Your spreadsheet should be hard to break

  1. Not all spreadsheets are meant as living documents; sometimes you’ll create a spreadsheet to conduct a specific analysis and then discard it.

  2. But sometimes, you’ll use a spreadsheet as a management tool to keep track of a bunch of moving pieces. In this case, you might care that your system isn’t going to break after a few weeks of use.[3]


Much more in the companion piece!

  1. ^

    I’m using the term ‘Google Sheets’ in this doc, but almost all of the tricks mentioned here work for Excel as well.

  2. ^

    My favorite Excel bug story: I used to work in litigation consulting, where I’d sometimes audit spreadsheets sent to us from the opposing side of a legal case.

    In one case, an expert witness for the opposing side sent over a spreadsheet with columns similar to the following: year, online sales, in-person sales, total sales. The expert was saying that total sales had almost doubled from ~3,000 → ~5,000 for this particular product in 2019.

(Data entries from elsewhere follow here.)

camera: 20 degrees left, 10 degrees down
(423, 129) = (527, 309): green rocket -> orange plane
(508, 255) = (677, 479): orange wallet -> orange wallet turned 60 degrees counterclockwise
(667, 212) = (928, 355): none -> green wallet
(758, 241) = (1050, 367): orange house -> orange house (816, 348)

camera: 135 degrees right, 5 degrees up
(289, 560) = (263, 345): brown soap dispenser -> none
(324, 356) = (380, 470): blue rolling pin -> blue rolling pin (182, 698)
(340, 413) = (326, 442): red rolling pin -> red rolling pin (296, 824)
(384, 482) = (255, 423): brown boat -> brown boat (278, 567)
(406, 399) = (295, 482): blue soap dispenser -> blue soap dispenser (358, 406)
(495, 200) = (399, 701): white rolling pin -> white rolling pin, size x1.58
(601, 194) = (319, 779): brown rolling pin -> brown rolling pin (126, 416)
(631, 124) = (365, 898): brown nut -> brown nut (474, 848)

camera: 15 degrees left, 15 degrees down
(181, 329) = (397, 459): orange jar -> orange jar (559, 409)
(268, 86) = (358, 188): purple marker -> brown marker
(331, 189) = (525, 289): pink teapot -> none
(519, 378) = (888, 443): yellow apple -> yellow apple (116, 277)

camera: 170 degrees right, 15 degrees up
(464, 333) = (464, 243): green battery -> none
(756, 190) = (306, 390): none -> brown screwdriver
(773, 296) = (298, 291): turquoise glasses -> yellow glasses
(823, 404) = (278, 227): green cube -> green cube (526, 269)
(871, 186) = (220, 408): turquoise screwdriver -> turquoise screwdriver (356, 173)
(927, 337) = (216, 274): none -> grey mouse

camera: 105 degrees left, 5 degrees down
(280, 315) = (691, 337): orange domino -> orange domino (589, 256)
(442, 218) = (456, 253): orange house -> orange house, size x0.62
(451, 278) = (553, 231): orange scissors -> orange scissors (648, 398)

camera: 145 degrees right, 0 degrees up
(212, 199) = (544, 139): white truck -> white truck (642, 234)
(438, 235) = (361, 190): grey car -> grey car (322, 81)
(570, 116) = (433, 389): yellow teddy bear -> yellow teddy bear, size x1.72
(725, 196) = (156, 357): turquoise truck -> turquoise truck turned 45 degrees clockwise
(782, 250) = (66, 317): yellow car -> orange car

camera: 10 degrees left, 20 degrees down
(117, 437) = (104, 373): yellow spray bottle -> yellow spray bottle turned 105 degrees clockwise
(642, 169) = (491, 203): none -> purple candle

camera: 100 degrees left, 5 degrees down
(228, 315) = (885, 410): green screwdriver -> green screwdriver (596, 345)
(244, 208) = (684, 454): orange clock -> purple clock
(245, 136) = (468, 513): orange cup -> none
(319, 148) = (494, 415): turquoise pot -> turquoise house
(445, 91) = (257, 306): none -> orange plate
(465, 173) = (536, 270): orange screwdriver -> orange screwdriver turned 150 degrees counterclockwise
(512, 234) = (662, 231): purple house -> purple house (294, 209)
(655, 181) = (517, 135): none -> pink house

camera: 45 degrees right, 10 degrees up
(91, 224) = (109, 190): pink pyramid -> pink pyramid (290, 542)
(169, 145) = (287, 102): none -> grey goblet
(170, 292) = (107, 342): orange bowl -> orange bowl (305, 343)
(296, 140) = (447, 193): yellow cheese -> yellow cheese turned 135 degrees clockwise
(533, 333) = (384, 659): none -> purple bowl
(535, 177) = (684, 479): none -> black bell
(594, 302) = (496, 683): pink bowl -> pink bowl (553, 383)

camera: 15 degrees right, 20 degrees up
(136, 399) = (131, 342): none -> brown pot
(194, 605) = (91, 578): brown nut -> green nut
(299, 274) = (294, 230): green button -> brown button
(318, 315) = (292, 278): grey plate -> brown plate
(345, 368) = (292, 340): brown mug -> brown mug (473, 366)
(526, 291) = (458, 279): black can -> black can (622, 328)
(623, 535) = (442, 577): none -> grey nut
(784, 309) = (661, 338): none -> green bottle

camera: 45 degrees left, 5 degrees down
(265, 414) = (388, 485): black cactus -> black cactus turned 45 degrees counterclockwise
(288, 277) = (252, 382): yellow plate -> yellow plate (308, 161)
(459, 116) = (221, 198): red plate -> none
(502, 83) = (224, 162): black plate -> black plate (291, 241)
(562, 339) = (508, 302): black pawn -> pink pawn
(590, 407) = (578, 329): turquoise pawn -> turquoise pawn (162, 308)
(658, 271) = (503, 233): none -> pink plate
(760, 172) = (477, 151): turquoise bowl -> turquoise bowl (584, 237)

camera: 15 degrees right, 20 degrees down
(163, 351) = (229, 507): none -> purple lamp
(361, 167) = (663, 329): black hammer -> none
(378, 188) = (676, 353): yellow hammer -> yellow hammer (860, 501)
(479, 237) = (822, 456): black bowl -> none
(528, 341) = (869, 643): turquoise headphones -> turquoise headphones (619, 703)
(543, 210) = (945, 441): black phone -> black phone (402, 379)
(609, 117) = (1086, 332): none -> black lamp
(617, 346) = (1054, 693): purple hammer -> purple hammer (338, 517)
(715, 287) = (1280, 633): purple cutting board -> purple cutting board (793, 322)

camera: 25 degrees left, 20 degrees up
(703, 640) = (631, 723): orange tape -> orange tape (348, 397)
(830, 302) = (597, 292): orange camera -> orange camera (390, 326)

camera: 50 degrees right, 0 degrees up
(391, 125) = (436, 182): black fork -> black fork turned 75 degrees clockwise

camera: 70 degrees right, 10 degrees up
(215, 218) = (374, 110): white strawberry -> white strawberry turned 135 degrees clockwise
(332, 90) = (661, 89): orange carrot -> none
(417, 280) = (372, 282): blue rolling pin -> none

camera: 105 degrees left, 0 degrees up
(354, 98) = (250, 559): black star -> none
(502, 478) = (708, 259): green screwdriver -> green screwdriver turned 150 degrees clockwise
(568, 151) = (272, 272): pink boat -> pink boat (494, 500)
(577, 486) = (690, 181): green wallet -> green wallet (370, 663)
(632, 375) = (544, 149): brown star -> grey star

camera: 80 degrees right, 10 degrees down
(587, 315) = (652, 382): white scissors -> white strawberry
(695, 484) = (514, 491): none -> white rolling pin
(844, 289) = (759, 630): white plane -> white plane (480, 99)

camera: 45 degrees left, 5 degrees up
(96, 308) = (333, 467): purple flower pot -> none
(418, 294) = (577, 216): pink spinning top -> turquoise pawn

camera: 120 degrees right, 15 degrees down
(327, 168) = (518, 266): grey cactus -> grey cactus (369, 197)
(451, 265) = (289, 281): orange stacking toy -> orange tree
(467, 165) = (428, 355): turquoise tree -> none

    We eventually discovered that for the 2019 row, the expert had entered the formula =sum(A4:C4) instead of sum(B4:C4), and so had accidentally added the value ‘2019’ to the total sum. Here’s a recreation. (I’ve obfuscated the details a bit here but the core mistake was the same.)

  3. ^

    As an aside, spreadsheets have a lot of use cases, which makes giving generalizable advice a bit trickier. For instance, some common use cases for spreadsheets:

    - A database which you query whenever needed;

    - A data visualization tool meant to present some interesting findings from existing data;

    - A management tracker that you use to schedule emails and keep tabs on your tasks;

    - To model some interesting phenomenon and keep track of your assumptions

    Depending on what you’re using a spreadsheet for, you might prioritize some of these principles more or less highly. For instance, making something easy to read is probably more valuable when you’re creating a data visualization versus a database.

    Of course, lots of spreadsheets combine lots of different use cases — e.g. you might have one tab with your source of truth data, and another for random analytics.